ハゲタカジャーナルによる影響:科学汚染

「ジェーンさんは,乳がんで標準治療を終えた後,代替医療(現代医学に代わる治療法 https://shikoku-cc.hosp.go.jp/cam/camwhat/index.html)に関心を持ちました.代替医療担当者は、ビタミン注射の文献を紹介し,彼女と担当者は根拠のある希望を見出しました.しかしながら,ジェーンがその論文を義理の息子(このNatureのコメント著者の一人)に見せたところ,彼はその論文がハゲタカジャーナルから来たものであることに気づきました.」

https://www.nature.com/articles/d41586-019-03759-y

ハゲタカジャーナル出版社(Predatory publishers)という言葉は2010年に生まれ,その後数を増やしています.

ハゲタカジャーナルの被害者は,世間知らずの読者だけではありません.多くの研究者が騙され投稿しています.

研究者は研究費からハゲタカジャーナルに掲載費を支払っています.この研究費の多くは,科研費など私たちの税金から支払われるものです.

ハゲタカジャーナルによる科学汚染は深刻です.日本ではどの程度汚染の影響があるのでしょうか?

毎日新聞の調査が参考になります.

Over 5,000 Japanese articles published in ‘predatory’ journals
September 3, 2018 (Mainichi Japan)

この記事によると,ハゲタカジャーナルの犠牲になった大学は,以下のようなランキングになっています.

順位大学名件数
1位九州大学147
2位東京大学132
3位大阪大学107
4位新潟大学102
5位名古屋大学99
6位日本大学87
7位北海道大学74
8位広島大学73
9位京都大学66

旧帝大などトップユニバーシティが上位件数を占めるのは致し方ありません.投稿する件数が多いからです.

パーセンテージでいけば,圏外の大学が上位にあがると思います.

実際地方の大学で「英語雑誌で日本語から翻訳もしてくれてこのお値段!」と喜んで掲載してもらっていた先生がおられました.

国際誌に掲載しないと業績として認められません.査読はなくお金を払えばすぐに掲載してくれる,しかも雑誌名はちゃんとして見えるハゲタカは一部の先生方には魅力でしょう.

ハゲタカジャーナル増加には,研究者の無知や倫理観の欠如が貢献していることは間違いないと思います.

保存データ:
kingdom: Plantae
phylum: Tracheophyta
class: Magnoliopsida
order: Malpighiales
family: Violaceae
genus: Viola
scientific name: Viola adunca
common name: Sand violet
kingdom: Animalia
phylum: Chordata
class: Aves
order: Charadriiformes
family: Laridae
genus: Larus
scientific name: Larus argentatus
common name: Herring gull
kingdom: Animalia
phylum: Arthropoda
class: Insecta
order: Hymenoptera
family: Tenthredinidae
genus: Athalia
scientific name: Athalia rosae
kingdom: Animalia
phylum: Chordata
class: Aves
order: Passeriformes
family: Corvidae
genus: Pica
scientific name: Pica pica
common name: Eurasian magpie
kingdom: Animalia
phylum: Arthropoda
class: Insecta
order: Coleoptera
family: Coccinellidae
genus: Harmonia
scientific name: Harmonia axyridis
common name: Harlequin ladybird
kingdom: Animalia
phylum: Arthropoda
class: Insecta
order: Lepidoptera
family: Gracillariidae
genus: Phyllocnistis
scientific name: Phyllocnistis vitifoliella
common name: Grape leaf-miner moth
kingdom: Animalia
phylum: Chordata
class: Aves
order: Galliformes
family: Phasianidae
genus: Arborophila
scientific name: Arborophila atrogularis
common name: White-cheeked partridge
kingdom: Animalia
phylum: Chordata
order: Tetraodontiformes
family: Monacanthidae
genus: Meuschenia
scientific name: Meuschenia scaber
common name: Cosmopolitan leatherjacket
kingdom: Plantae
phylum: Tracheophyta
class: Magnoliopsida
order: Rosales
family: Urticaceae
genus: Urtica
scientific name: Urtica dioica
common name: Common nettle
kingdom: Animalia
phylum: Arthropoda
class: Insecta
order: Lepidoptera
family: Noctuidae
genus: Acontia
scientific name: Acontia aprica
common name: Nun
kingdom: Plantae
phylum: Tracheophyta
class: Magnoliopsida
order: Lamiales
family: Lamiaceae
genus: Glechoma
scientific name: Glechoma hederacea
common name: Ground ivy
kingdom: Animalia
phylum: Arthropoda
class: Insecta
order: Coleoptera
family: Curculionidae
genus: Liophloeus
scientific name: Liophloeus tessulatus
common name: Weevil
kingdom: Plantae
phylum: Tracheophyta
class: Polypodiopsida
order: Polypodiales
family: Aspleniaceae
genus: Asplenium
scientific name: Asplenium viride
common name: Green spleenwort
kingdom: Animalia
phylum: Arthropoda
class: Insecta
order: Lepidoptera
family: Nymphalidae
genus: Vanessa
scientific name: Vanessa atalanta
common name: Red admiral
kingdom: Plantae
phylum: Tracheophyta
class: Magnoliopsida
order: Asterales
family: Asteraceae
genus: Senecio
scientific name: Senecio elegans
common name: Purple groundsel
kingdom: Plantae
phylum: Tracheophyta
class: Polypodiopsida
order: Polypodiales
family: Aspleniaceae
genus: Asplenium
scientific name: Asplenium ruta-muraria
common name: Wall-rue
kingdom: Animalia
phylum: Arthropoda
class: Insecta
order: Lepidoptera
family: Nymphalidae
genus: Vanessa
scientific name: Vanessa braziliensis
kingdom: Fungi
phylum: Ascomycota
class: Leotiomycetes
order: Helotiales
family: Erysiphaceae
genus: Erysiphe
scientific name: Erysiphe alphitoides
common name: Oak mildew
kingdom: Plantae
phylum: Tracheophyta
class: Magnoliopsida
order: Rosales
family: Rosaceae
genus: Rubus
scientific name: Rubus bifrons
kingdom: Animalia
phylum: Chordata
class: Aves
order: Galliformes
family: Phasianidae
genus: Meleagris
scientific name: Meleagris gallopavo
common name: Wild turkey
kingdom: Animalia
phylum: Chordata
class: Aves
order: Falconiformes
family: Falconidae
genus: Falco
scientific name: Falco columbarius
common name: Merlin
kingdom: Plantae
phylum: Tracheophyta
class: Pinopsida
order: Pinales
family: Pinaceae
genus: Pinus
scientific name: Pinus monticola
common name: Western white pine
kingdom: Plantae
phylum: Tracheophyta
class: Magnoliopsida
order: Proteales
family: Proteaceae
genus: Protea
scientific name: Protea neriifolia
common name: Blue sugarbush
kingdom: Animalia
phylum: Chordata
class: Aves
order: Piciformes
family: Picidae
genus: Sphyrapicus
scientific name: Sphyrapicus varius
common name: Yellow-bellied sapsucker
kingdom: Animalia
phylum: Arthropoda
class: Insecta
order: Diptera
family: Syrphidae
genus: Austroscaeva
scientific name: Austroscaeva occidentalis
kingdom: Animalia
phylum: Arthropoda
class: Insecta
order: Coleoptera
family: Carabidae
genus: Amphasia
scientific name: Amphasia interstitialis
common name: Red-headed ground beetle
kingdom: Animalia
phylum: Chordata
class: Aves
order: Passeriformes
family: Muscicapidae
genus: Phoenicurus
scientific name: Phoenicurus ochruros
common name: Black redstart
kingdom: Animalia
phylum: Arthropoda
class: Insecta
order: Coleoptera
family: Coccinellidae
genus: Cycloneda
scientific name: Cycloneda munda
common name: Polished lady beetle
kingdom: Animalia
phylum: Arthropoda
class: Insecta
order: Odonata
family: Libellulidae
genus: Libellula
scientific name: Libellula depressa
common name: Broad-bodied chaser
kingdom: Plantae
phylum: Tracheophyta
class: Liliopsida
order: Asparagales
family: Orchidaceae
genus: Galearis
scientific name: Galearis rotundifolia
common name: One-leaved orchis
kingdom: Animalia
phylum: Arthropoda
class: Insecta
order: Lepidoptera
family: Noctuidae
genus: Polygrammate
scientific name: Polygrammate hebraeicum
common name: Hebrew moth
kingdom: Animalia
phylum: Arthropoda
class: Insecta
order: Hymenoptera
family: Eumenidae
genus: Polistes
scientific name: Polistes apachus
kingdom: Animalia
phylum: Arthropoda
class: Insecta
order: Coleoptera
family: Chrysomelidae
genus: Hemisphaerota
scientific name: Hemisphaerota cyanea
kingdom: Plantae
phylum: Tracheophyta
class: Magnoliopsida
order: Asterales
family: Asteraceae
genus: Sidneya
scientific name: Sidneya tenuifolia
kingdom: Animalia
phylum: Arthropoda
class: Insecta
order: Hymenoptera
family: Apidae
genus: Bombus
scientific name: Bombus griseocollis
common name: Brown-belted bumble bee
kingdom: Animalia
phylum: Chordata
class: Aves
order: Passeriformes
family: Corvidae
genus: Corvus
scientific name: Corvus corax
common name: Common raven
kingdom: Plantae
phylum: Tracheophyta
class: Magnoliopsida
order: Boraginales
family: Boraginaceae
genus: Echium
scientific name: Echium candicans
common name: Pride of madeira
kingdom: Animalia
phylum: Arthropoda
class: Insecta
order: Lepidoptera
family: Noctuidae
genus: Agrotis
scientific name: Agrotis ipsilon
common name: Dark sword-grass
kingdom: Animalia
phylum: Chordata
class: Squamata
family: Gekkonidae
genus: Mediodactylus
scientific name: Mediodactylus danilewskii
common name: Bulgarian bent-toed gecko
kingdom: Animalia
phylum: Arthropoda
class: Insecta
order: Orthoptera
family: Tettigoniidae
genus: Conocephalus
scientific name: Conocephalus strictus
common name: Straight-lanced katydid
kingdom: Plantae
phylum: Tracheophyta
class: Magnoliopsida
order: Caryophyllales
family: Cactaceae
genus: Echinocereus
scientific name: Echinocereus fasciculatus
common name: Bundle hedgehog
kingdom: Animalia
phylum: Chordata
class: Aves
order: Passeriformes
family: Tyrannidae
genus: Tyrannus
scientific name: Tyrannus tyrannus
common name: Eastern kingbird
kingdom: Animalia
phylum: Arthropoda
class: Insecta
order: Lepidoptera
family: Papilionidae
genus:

作業指示 1 ▸ 本文によると、「ハゲタカジャーナル出版社(Predatory publishers)」という言葉は何年に生まれましたか。
作業指示 2 ▸ 本文の内容を三文で要約しなさい。

解答 1 ▸ 2010年に生まれました。

解答 2 ▸ ハゲタカジャーナル出版社は2010年に生まれた言葉で、その後数を増やしている。多くの研究者も騙されて投稿しており、その掲載費は多くが税金から支払われる研究費から支払われている。毎日新聞の調査では九州大学が147件で最多であり、筆者は、ハゲタカジャーナル増加には研究者の無知や倫理観の欠如が貢献していると述べている。